◆ Work required
Reproduce the data below line by line, from its first line to the line with "高圧洗浄でエアコン内部の空気が変わるほどきれいに", both included, and nothing past that point.

◆ Dataset records

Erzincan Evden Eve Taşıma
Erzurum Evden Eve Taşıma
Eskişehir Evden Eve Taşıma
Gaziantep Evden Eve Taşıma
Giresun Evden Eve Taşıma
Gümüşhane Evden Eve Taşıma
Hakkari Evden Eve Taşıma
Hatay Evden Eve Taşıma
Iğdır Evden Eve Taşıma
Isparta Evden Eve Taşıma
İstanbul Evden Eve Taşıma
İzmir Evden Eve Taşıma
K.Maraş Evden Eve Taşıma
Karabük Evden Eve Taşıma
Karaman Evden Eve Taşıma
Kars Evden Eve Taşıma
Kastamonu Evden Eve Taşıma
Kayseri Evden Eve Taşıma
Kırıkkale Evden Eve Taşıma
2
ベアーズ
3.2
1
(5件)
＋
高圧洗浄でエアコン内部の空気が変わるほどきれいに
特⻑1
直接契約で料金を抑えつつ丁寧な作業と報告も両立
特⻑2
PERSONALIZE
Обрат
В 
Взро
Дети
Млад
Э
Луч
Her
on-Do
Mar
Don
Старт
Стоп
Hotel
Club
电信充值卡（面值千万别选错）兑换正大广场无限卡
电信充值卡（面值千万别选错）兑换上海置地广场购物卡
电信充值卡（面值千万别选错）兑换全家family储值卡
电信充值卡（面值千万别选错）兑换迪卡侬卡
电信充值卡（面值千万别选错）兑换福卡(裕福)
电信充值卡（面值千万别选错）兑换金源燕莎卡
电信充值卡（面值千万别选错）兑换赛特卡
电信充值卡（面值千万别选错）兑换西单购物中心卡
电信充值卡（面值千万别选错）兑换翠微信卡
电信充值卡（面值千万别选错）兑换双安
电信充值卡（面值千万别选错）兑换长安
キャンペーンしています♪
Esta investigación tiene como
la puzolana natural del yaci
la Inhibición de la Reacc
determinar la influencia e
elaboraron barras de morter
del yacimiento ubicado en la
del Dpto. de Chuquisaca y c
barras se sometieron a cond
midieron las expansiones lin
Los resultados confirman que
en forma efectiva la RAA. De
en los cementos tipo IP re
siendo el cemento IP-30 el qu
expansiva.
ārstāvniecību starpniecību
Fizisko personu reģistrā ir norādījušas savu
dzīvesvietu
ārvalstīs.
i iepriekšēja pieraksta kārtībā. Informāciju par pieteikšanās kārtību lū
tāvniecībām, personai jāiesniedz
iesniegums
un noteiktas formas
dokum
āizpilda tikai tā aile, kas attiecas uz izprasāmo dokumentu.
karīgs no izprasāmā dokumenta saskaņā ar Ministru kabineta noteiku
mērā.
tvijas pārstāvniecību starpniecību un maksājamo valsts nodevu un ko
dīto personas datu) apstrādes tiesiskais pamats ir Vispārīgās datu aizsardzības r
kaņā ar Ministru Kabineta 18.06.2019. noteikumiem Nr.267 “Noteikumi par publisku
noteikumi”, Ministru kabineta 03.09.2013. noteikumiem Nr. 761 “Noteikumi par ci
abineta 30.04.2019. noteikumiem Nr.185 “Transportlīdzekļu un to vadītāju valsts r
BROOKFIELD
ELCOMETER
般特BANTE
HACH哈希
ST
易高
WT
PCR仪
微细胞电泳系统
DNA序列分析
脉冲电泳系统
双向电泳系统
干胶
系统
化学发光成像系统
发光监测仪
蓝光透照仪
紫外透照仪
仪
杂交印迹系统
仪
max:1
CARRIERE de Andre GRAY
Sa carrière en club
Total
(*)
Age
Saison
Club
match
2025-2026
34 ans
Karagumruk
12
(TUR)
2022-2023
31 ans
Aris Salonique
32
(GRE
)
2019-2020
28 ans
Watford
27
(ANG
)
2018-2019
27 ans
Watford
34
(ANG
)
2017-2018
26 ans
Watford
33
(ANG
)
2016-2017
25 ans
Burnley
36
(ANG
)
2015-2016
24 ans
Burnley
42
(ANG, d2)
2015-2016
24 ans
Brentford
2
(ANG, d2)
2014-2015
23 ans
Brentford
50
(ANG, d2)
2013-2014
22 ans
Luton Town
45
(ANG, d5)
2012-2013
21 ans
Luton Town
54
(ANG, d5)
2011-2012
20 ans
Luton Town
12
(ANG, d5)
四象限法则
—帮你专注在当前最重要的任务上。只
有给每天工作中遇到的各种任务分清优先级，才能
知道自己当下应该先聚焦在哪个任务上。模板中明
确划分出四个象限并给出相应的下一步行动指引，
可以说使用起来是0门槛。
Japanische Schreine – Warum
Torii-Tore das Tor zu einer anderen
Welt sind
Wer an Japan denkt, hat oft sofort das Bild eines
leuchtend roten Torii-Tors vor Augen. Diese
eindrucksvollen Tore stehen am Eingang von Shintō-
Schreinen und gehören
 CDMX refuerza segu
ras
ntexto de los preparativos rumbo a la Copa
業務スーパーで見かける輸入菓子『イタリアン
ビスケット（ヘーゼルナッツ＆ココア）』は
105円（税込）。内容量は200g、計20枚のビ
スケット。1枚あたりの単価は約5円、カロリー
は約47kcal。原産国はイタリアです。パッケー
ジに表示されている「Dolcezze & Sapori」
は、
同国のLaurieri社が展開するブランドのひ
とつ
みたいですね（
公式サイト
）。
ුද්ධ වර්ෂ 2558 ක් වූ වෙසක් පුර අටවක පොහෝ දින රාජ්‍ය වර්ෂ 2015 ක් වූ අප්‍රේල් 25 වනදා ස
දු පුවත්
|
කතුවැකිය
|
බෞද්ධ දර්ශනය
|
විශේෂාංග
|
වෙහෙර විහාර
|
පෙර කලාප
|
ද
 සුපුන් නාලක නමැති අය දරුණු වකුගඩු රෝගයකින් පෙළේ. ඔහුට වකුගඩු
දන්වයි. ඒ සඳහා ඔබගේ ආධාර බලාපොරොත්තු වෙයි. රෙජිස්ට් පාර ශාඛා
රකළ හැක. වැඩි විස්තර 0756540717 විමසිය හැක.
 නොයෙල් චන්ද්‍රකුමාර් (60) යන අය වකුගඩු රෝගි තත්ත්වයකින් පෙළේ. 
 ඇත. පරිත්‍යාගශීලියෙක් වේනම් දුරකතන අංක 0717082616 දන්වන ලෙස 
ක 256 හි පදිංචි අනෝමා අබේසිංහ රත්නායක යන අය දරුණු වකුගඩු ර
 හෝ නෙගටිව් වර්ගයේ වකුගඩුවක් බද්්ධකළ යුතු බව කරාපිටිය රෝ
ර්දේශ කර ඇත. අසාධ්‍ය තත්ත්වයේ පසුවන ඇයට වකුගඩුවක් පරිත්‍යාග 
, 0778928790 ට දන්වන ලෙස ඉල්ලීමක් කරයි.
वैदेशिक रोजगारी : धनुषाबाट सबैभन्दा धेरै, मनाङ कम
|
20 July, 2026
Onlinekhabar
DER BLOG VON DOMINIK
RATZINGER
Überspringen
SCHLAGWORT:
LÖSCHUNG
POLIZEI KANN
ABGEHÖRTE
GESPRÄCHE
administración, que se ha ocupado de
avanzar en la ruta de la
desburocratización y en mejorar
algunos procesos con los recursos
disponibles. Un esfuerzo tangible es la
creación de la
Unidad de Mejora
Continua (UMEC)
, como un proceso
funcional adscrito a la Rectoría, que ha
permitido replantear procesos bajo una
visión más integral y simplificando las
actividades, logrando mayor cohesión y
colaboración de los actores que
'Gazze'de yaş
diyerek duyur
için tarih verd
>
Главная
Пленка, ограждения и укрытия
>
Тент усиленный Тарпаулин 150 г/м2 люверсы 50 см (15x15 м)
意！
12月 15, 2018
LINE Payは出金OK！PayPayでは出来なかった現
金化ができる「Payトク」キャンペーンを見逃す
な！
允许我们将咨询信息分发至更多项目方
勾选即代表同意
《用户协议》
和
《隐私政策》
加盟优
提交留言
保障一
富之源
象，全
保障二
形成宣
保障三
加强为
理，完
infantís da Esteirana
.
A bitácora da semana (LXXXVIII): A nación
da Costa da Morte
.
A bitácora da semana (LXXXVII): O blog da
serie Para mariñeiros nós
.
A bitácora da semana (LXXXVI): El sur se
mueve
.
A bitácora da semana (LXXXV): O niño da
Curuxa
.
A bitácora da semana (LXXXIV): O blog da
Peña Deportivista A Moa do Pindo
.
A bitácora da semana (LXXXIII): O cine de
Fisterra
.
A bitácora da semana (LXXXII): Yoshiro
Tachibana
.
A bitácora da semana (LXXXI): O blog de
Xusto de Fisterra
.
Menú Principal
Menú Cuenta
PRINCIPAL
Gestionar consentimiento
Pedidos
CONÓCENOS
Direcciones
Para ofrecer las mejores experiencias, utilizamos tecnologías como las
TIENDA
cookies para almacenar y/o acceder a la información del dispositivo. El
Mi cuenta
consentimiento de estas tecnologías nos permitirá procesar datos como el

◆ Exercise solution
Erzincan Evden Eve Taşıma
Erzurum Evden Eve Taşıma
Eskişehir Evden Eve Taşıma
Gaziantep Evden Eve Taşıma
Giresun Evden Eve Taşıma
Gümüşhane Evden Eve Taşıma
Hakkari Evden Eve Taşıma
Hatay Evden Eve Taşıma
Iğdır Evden Eve Taşıma
Isparta Evden Eve Taşıma
İstanbul Evden Eve Taşıma
İzmir Evden Eve Taşıma
K.Maraş Evden Eve Taşıma
Karabük Evden Eve Taşıma
Karaman Evden Eve Taşıma
Kars Evden Eve Taşıma
Kastamonu Evden Eve Taşıma
Kayseri Evden Eve Taşıma
Kırıkkale Evden Eve Taşıma
2
ベアーズ
3.2
1
(5件)
＋
高圧洗浄でエアコン内部の空気が変わるほどきれいに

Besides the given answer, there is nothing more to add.